» WORK TASK:
Your answer should be only the lines below from the one with "middle dip: (73, 144)" to the one with "thumb cmc: (137, 76)", repeated exactly, ends included.

» DATASET EXCERPTS:

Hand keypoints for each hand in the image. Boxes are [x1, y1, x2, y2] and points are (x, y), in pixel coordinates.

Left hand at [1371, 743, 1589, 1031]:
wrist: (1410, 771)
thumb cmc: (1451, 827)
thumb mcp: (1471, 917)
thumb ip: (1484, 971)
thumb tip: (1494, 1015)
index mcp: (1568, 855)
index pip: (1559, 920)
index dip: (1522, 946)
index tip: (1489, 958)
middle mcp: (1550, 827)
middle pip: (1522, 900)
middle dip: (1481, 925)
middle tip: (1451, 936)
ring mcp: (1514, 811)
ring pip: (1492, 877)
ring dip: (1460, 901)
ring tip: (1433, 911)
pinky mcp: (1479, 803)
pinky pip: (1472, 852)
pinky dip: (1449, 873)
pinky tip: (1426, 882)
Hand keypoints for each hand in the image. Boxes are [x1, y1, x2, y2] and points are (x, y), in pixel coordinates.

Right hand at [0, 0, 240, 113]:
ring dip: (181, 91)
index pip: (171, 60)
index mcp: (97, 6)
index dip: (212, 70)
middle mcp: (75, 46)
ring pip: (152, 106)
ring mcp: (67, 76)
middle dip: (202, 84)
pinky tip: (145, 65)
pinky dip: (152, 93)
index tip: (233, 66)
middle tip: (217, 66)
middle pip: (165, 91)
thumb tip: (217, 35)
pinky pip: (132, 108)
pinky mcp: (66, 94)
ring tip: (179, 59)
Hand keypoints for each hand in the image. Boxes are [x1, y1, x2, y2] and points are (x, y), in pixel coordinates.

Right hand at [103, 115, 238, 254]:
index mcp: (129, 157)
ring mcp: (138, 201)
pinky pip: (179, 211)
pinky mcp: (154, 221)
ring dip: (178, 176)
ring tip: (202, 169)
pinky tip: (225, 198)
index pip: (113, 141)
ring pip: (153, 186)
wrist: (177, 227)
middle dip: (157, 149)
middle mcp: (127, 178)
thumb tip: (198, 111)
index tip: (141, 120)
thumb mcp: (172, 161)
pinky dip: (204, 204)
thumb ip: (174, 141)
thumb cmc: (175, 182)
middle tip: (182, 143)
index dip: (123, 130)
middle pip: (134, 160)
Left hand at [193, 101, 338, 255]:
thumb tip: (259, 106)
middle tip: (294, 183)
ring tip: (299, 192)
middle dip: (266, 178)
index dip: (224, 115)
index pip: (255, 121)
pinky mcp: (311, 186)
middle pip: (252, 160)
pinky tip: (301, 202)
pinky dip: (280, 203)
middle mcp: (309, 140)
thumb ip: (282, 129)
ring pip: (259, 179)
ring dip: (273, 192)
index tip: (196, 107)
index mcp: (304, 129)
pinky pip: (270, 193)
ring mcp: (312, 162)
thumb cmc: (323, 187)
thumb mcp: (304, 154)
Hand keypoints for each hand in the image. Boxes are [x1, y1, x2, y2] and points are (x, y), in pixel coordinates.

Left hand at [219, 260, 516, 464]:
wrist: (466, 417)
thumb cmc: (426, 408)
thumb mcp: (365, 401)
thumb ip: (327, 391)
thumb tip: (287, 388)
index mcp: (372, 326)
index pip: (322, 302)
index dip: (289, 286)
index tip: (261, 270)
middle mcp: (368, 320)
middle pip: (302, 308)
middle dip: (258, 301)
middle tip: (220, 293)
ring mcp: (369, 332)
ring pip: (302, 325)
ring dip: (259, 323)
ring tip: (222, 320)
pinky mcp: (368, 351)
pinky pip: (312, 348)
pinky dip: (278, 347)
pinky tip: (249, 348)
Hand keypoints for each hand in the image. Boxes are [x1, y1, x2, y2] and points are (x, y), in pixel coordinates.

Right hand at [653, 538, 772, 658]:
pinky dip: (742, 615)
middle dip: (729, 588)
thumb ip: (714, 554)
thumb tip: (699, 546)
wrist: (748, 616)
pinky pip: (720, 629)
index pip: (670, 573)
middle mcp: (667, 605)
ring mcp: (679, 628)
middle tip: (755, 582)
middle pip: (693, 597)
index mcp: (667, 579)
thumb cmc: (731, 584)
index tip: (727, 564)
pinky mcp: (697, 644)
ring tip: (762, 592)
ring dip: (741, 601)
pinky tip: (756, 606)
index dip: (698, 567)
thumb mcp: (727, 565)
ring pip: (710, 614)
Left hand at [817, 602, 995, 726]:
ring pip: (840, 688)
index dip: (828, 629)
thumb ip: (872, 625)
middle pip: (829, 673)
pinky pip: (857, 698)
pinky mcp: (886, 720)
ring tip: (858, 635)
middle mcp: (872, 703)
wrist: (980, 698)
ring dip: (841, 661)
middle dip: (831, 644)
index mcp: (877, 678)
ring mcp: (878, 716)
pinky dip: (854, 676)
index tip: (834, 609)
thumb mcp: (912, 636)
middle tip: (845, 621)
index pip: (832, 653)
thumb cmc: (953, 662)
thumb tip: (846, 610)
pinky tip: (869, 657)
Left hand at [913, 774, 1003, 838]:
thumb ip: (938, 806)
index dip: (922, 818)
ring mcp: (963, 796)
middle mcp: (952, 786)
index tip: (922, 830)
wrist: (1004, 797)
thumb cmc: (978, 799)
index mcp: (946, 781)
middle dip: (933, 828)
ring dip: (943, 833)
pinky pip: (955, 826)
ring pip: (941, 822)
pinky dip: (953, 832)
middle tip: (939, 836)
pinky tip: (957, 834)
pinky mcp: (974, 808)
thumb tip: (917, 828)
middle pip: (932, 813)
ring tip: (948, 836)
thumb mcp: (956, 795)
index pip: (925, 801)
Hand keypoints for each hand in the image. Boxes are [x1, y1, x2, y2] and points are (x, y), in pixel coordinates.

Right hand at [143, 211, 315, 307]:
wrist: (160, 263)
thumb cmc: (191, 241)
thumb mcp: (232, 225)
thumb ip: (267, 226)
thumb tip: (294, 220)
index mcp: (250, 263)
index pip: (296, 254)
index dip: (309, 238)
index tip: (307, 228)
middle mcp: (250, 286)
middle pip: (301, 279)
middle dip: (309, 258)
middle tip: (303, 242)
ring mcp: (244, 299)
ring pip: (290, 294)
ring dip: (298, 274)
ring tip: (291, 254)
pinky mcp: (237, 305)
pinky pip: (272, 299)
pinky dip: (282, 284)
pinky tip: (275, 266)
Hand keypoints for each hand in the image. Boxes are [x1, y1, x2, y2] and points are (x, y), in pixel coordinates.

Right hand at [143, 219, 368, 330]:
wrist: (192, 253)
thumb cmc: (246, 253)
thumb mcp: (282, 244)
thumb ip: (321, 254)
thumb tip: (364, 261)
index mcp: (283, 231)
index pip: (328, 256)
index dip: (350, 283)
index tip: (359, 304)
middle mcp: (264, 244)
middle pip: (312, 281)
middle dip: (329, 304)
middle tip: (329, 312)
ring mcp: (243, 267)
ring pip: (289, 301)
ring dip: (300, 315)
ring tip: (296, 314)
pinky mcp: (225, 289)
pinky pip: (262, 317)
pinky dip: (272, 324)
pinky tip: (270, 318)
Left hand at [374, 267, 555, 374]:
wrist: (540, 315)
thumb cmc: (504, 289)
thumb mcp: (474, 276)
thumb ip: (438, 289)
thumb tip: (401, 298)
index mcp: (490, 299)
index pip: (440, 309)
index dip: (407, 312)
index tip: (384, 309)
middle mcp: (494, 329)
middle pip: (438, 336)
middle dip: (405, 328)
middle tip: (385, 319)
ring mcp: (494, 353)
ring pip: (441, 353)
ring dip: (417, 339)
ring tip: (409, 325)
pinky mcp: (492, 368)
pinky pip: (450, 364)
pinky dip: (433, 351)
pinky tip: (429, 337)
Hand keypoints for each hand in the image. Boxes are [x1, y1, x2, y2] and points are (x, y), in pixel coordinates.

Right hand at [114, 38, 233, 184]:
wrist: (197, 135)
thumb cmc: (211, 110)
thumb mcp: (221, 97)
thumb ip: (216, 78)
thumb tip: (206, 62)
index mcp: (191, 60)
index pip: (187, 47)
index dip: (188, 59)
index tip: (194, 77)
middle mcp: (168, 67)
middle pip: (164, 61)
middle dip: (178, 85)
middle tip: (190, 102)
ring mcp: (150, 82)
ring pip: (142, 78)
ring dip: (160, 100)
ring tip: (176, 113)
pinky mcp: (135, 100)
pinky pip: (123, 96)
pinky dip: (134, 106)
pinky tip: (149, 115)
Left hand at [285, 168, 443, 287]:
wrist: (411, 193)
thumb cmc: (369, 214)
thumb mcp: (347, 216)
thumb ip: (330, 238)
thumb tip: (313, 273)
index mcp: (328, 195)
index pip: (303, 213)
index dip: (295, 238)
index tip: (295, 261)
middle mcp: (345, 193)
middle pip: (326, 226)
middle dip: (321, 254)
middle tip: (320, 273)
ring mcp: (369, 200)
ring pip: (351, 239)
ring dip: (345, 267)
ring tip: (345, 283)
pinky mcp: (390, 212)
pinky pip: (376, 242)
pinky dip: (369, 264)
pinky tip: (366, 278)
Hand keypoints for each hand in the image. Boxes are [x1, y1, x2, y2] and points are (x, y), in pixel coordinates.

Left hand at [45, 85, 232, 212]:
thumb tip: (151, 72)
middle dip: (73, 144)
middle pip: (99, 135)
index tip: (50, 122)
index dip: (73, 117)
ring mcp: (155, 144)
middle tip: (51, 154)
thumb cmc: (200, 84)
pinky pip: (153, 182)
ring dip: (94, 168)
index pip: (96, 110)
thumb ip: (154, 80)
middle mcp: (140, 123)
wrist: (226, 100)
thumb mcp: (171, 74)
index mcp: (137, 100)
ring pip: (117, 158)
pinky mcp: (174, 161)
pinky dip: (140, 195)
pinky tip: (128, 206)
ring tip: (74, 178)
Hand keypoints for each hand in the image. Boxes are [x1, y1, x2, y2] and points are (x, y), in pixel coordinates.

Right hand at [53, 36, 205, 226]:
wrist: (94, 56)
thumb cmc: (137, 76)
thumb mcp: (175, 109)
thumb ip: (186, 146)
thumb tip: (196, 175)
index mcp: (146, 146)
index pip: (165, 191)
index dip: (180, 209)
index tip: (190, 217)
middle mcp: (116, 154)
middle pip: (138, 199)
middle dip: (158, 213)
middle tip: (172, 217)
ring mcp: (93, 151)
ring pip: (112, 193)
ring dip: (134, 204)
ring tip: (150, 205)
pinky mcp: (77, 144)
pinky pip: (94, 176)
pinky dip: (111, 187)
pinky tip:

» REPLY TO THE EXERCISE:
middle dip: (73, 144)
middle pip: (99, 135)
index tip: (50, 122)
index dip: (73, 117)
ring mcp: (155, 144)
middle tip: (51, 154)
thumb cmc: (200, 84)
pinky pip: (153, 182)
ring dip: (94, 168)
index pip: (96, 110)
thumb ip: (154, 80)
middle mcp: (140, 123)
wrist: (226, 100)
thumb mcp: (171, 74)
index mcp: (137, 100)
ring pip: (117, 158)
pinky mcp: (174, 161)
pinky dip: (140, 195)
pinky tip: (128, 206)
ring tip: (74, 178)
Hand keypoints for each hand in the image. Boxes are [x1, y1, x2, y2] and points are (x, y), in pixel coordinates.

Right hand at [53, 36, 205, 226]:
wrist: (94, 56)
thumb cmc: (137, 76)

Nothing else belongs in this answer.